Frequently Asked Questions

How much are AWS GPU instance prices going up on July 1, 2026?

AWS is raising EC2 Capacity Block reservation prices for ML by approximately 20% on P6-B300, P6-B200, P5, P5e, P5en, and P4de instance families. The new per-accelerator rates include $14.04 for P6-B300 and $12.355 for P6-B200, with all other AWS prices unchanged.

Is this the first AWS GPU price hike in 2026?

No. AWS raised EC2 Capacity Block ML prices by approximately 15% on January 4, 2026, lifting p5e.48xlarge from $34.61 to $39.80 per hour and p5en.48xlarge from $36.18 to $41.61. The July 1 change is the second hike of the year.

Why is AWS raising prices now?

AWS attributes the change to quarterly supply-and-demand patterns.
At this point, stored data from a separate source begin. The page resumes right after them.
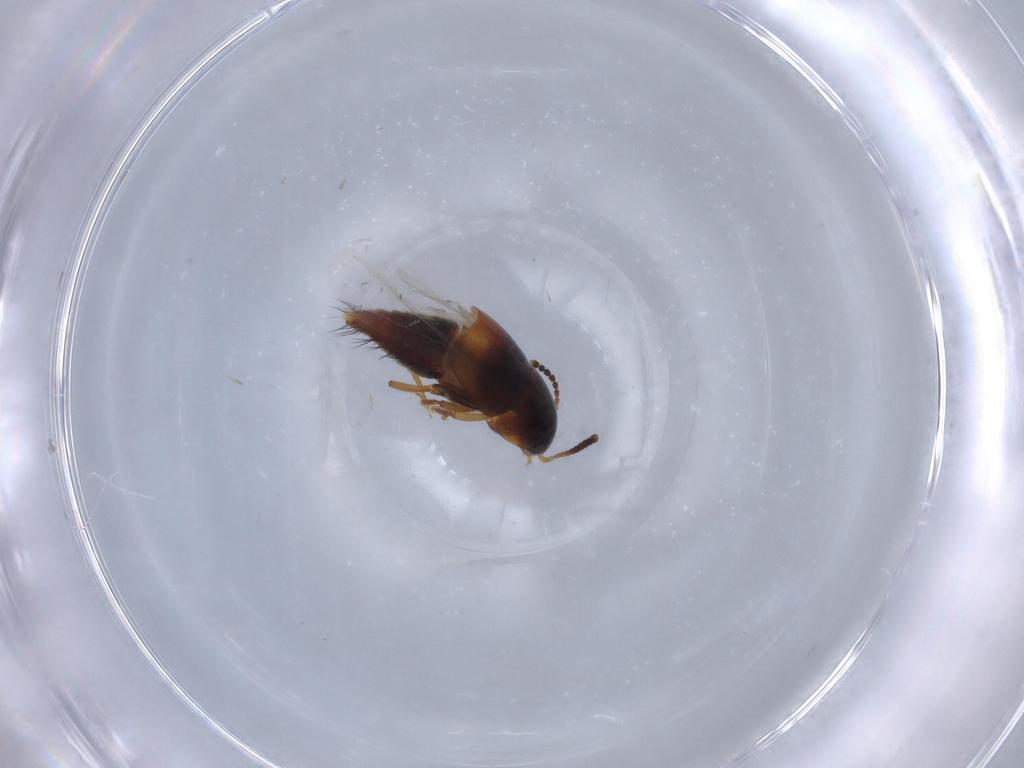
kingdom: Animalia
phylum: Arthropoda
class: Insecta
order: Coleoptera
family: Staphylinidae
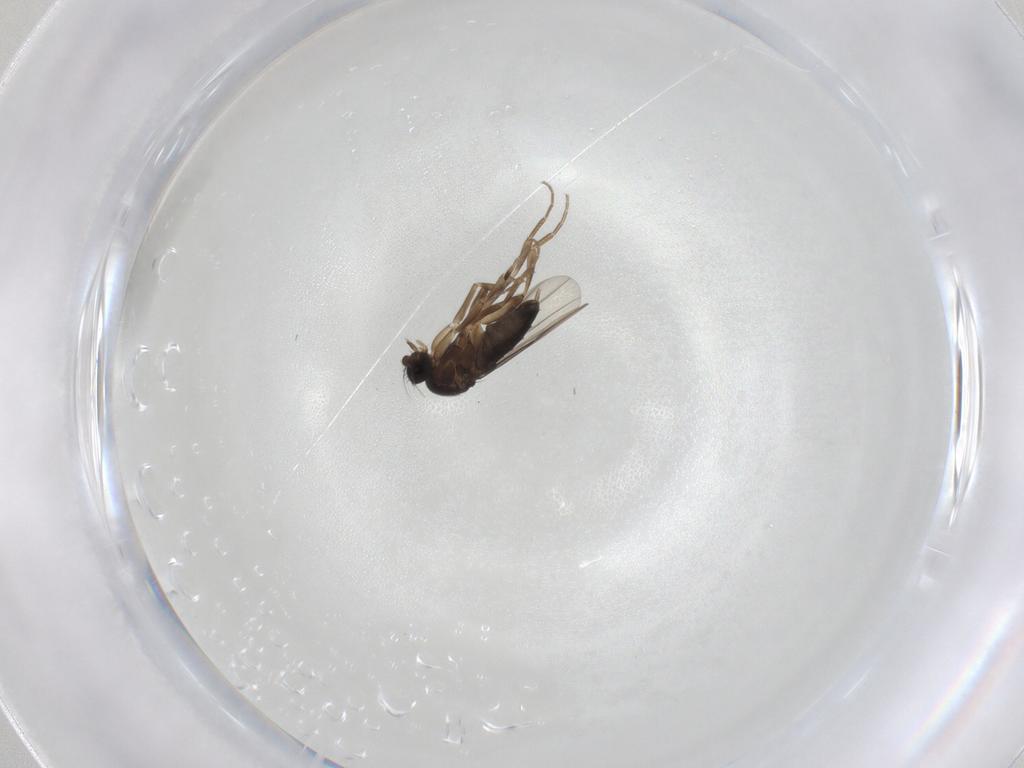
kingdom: Animalia
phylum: Arthropoda
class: Insecta
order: Diptera
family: Phoridae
The hike lands as AWS reports 28% year-over-year growth to $37.6 billion in Q1 2026 segment revenue and Amazon commits roughly $200 billion in capex for 2026, the bulk of it to AWS and AI infrastructure.

Should AI customers switch to Azure or Google Cloud instead?

As of late June 2026, neither Microsoft Azure nor Google Cloud has announced a matching Capacity Block hike. The practical constraint is that Capacity Block-style reservations are often the only way to obtain Nvidia H100, H200, or Blackwell capacity at all, so substitution is limited for multi-thousand-GPU training runs that need a single contiguous reservation window.